# Task to carry out
Please copy out every line in the entries that includes the word "based".

# Source records
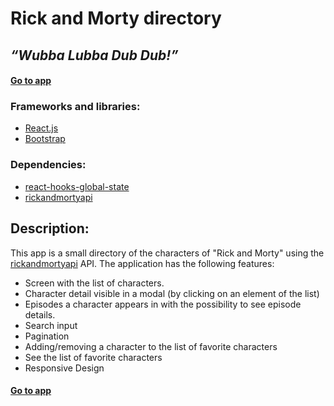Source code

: # Rick and Morty directory

## _“Wubba Lubba Dub Dub!”_

#### [Go to app](https://rick-and-morty-directory.web.app/)

### Frameworks and libraries:
- [React.js](https://reactjs.org/)
- [Bootstrap](https://getbootstrap.com/)

### Dependencies:
- [react-hooks-global-state](https://github.com/dai-shi/react-hooks-global-state)
- [rickandmortyapi](https://rickandmortyapi.com/)

## Description:
This app is a small directory of the characters of "Rick and Morty" using the [rickandmortyapi](https://rickandmortyapi.com/) API.
The application has the following features:
- Screen with the list of characters.
- Character detail visible in a modal (by clicking on an element of the list)
- Episodes a character appears in with the possibility to see episode details.
- Search input
- Pagination
- Adding/removing a character to the list of favorite characters
- See the list of favorite characters
- Responsive Design

#### [Go to app](https://rick-and-morty-directory.web.app/)
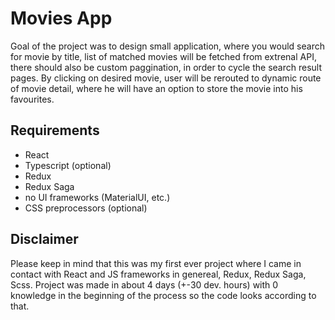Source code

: # Movies App
Goal of the project was to design small application, where you would search for movie by title, list of matched movies will be fetched from extrenal API, there should also be custom paggination, in order to cycle the search result pages. By clicking on desired movie, user will be rerouted to dynamic route of movie detail, where he will have an option to store the movie into his favourites. 

## Requirements
- React
- Typescript (optional)
- Redux
- Redux Saga 
- no UI frameworks (MaterialUI, etc.)
- CSS preprocessors (optional)

## Disclaimer
Please keep in mind that this was my first ever project where I came in contact with React and JS frameworks in genereal, Redux, Redux Saga, Scss. Project was made in about 4 days (+-30 dev. hours) with 0 knowledge in the beginning of the process so the code looks according to that.
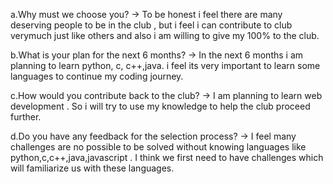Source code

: a.Why must we choose you? -> To be honest i feel there are many deserving people to be in the club , but i feel i can contribute to club verymuch just like others and also i am willing to give my 100% to the club.

b.What is your plan for the next 6 months? -> In the next 6 months i am planning to learn python, c, c++,java. i feel its very important to learn some languages to continue my coding journey.

c.How would you contribute back to the club? -> I am planning to learn web development . So i will try to use my knowledge to help the club proceed further.

d.Do you have any feedback for the selection process? -> I feel many challenges are no possible to be solved without knowing languages like python,c,c++,java,javascript . I think we first need to have challenges which will familiarize us with these languages.
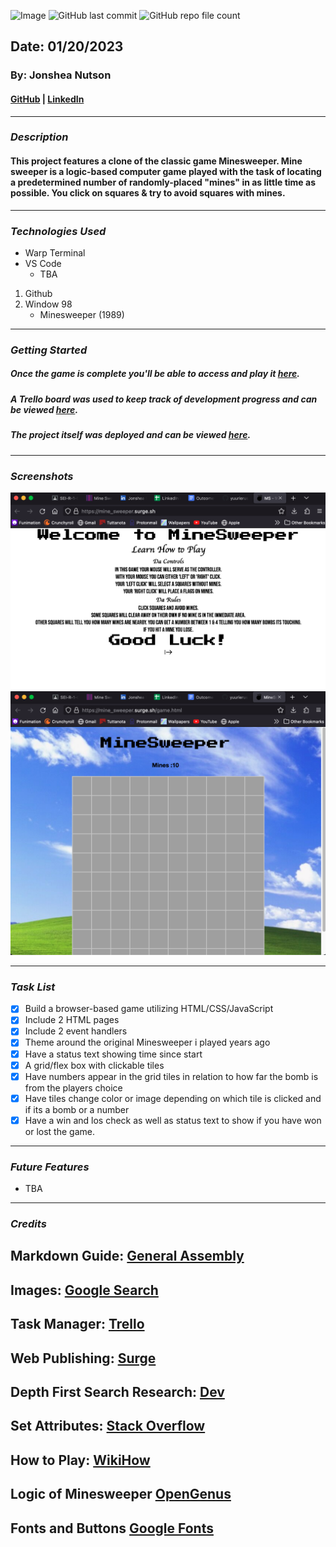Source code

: ![Image](./%F0%9F%92%A3Mine_Sweeper%F0%9F%92%A3.png)
![GitHub last commit](https://img.shields.io/github/last-commit/yuurierusan/Mine_Sweeper)
![GitHub repo file count](https://img.shields.io/github/directory-file-count/yuurierusan/Mine_Sweeper)

## Date: 01/20/2023

### By: Jonshea Nutson

#### [GitHub](https://github.com/yuurierusan) | [LinkedIn](https://linkedin.com/jonshean)

---

### **_Description_**

#### This project features a clone of the classic game Minesweeper. Mine sweeper is a logic-based computer game played with the task of locating a predetermined number of randomly-placed "mines" in as little time as possible. You click on squares & try to avoid squares with mines.

---

### **_Technologies Used_**

-   Warp Terminal
-   VS Code
    -   TBA

1. Github
2. Window 98
    - Minesweeper (1989)

---

### **_Getting Started_**

##### Once the game is complete you'll be able to access and play it [here](mine_sweeper.surge.sh).

##### A Trello board was used to keep track of development progress and can be viewed [here](https://trello.com/invite/b/Mj5DHgBr/ATTIb4dc15ec67bb081751fae57d9b1b95890E937067/mine-sweeper).

##### The project itself was deployed and can be viewed [here](https://github.com/yuurierusan/Mine_Sweeper).

---

### **_Screenshots_**

![Image](homepage.png)
![Image](gamepage.png)

---

### **_Task List_**

-   [x] Build a browser-based game utilizing HTML/CSS/JavaScript
-   [x] Include 2 HTML pages
-   [x] Include 2 event handlers
-   [x] Theme around the original Minesweeper i played years ago
-   [x] Have a status text showing time since start
-   [x] A grid/flex box with clickable tiles
-   [x] Have numbers appear in the grid tiles in relation to how far the bomb is from the players choice
-   [x] Have tiles change color or image depending on which tile is clicked and if its a bomb or a number
-   [x] Have a win and los check as well as status text to show if you have won or lost the game.

---

### **_Future Features_**

-   TBA

---

### **_Credits_**

## Markdown Guide: [General Assembly](https://github.com/yuurierusan/u1_hw_markdown)

## Images: [Google Search](https://google.com)

## Task Manager: [Trello](https://trello.com/)

## Web Publishing: [Surge](https://surge.sh)

## Depth First Search Research: [Dev](https://dev.to/akhilpokle/number-of-islands-implementing-depth-first-search-with-the-help-of-minesweeper-507g)

## Set Attributes: [Stack Overflow](https://stackoverflow.com/questions/14860094/set-data-attribute-on-div-with-js)

## How to Play: [WikiHow](https://www.wikihow.com/Play-Minesweeper)

## Logic of Minesweeper [OpenGenus](https://iq.opengenus.org/minesweeper-game-using-js/)

## Fonts and Buttons [Google Fonts](https://fonts.google.com/)
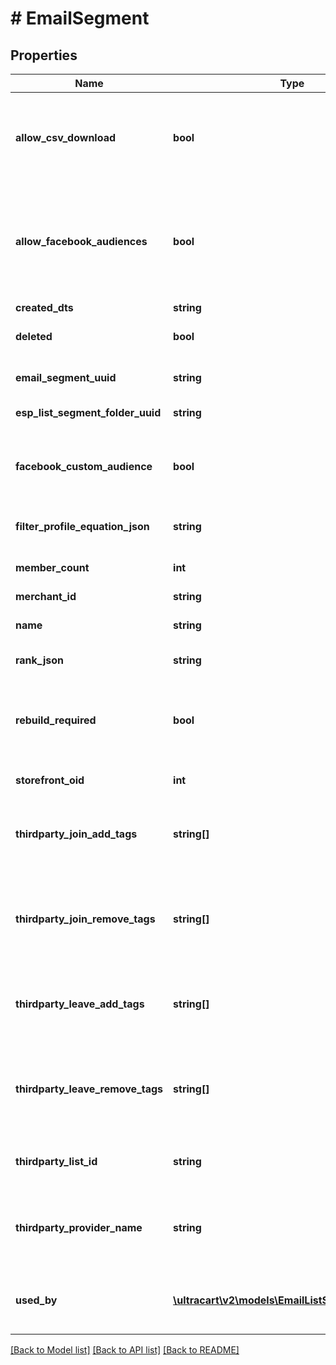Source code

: # # EmailSegment

## Properties

Name | Type | Description | Notes
------------ | ------------- | ------------- | -------------
**allow_csv_download** | **bool** | True if the current user has the rights to download this segment. | [optional]
**allow_facebook_audiences** | **bool** | True if this StoreFront has the Facebook Analytics app connected and supports them | [optional]
**created_dts** | **string** | Created date | [optional]
**deleted** | **bool** | True if this campaign was deleted | [optional]
**email_segment_uuid** | **string** | Email segment UUID | [optional]
**esp_list_segment_folder_uuid** | **string** | List/Segment folder UUID | [optional]
**facebook_custom_audience** | **bool** | True if you want to sync to a facebook custom audience | [optional]
**filter_profile_equation_json** | **string** | File profile equation json | [optional]
**member_count** | **int** | Count of members in this segment | [optional]
**merchant_id** | **string** | Merchant ID | [optional]
**name** | **string** | Name of email segment | [optional]
**rank_json** | **string** | Rank settings json | [optional]
**rebuild_required** | **bool** | True if a rebuild is required because some part of the segment has changed | [optional]
**storefront_oid** | **int** | Storefront oid | [optional]
**thirdparty_join_add_tags** | **string[]** | Third party provider tags to add when a customer joins the segment. | [optional]
**thirdparty_join_remove_tags** | **string[]** | Third party provider tags to remove when a customer joins the segment. | [optional]
**thirdparty_leave_add_tags** | **string[]** | Third party provider tags to add when a customer leaves the segment. | [optional]
**thirdparty_leave_remove_tags** | **string[]** | Third party provider tags to remove when a customer leaves the segment. | [optional]
**thirdparty_list_id** | **string** | List id of third party provider to sync with. | [optional]
**thirdparty_provider_name** | **string** | Name of third party provider to sync segment to a list with. | [optional]
**used_by** | [**\ultracart\v2\models\EmailListSegmentUsedBy[]**](EmailListSegmentUsedBy.md) | Details on the flows or campaigns that use this list. | [optional]

[[Back to Model list]](../../README.md#models) [[Back to API list]](../../README.md#endpoints) [[Back to README]](../../README.md)
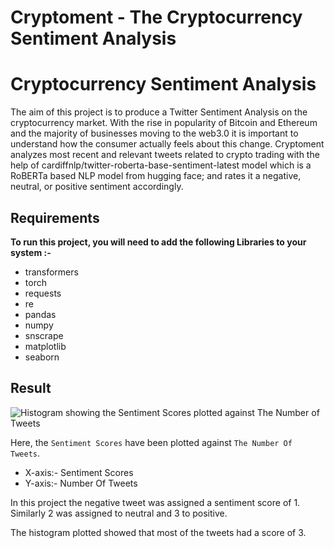 # Cryptoment - The Cryptocurrency Sentiment Analysis
# Cryptocurrency Sentiment Analysis

The aim of this project is to produce a Twitter Sentiment Analysis on the cryptocurrency market. With the rise in popularity of Bitcoin and Ethereum and the majority of  businesses moving to the web3.0 it is important to understand how the consumer actually feels about this change.
Cryptoment analyzes most recent and relevant tweets related to crypto trading with the help of cardiffnlp/twitter-roberta-base-sentiment-latest model which is a RoBERTa based NLP model from hugging face; and rates it a negative, neutral, or positive sentiment accordingly.
          
## Requirements

**To run this project, you will need to add the following Libraries to your system :-**
- transformers
- torch
- requests
- re
- pandas
- numpy 
- snscrape
- matplotlib
- seaborn

## Result 

![Histogram showing the `Sentiment Scores` plotted against `The Number of Tweets` ](https://github.com/dynamicdhxx/cryptoment/main/Result.png)

Here, the `Sentiment Scores` have been plotted against `The Number Of Tweets`.

- X-axis:- Sentiment Scores
- Y-axis:- Number Of Tweets

In this project the negative tweet was assigned a sentiment score of  1. Similarly 2 was assigned to neutral and 3 to positive.

The histogram plotted showed that most of the tweets had a score of 3.









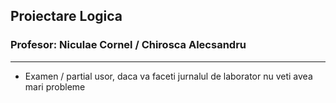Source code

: ## Proiectare Logica
### Profesor: Niculae Cornel / Chirosca Alecsandru
--------
* Examen / partial usor, daca va faceti jurnalul de laborator nu veti avea mari probleme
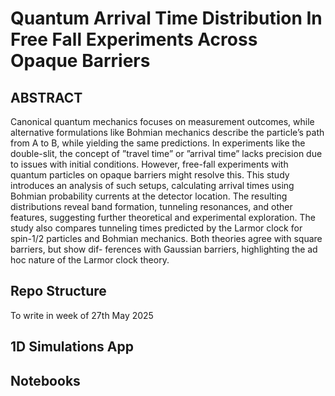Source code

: # Quantum Arrival Time Distribution In Free Fall Experiments Across Opaque Barriers

## ABSTRACT

Canonical quantum mechanics focuses on measurement outcomes, while alternative formulations like Bohmian mechanics describe the particle’s path from A to B, while yielding the same predictions. In experiments like the double-slit, the concept of ”travel time” or ”arrival time” lacks precision due to issues with initial conditions. However, free-fall experiments with quantum particles on opaque barriers might resolve this. This study introduces an analysis of such setups, calculating arrival times using Bohmian probability currents at the detector location. The resulting distributions reveal band formation, tunneling resonances, and other features, suggesting further theoretical and experimental exploration. The study also compares tunneling times predicted by the Larmor clock for spin-1/2 particles and Bohmian mechanics. Both theories agree with square barriers, but show dif- ferences with Gaussian barriers, highlighting the ad hoc nature of the Larmor clock theory.

## Repo Structure

To write in week of 27th May 2025

## 1D Simulations App



## Notebooks



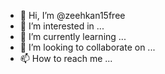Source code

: - 👋 Hi, I’m @zeehkan15free
- 👀 I’m interested in ...
- 🌱 I’m currently learning ...
- 💞️ I’m looking to collaborate on ...
- 📫 How to reach me ...

<!---
zeehkan15free/zeehkan15free is a ✨ special ✨ repository because its `README.md` (this file) appears on your GitHub profile.
You can click the Preview link to take a look at your changes.
--->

# Response to the task
#### This project features a clone of the classic game Minesweeper. Mine sweeper is a logic-based computer game played with the task of locating a predetermined number of randomly-placed "mines" in as little time as possible. You click on squares & try to avoid squares with mines.
-   [x] Build a browser-based game utilizing HTML/CSS/JavaScript
Cryptoment analyzes most recent and relevant tweets related to crypto trading with the help of cardiffnlp/twitter-roberta-base-sentiment-latest model which is a RoBERTa based NLP model from hugging face; and rates it a negative, neutral, or positive sentiment accordingly.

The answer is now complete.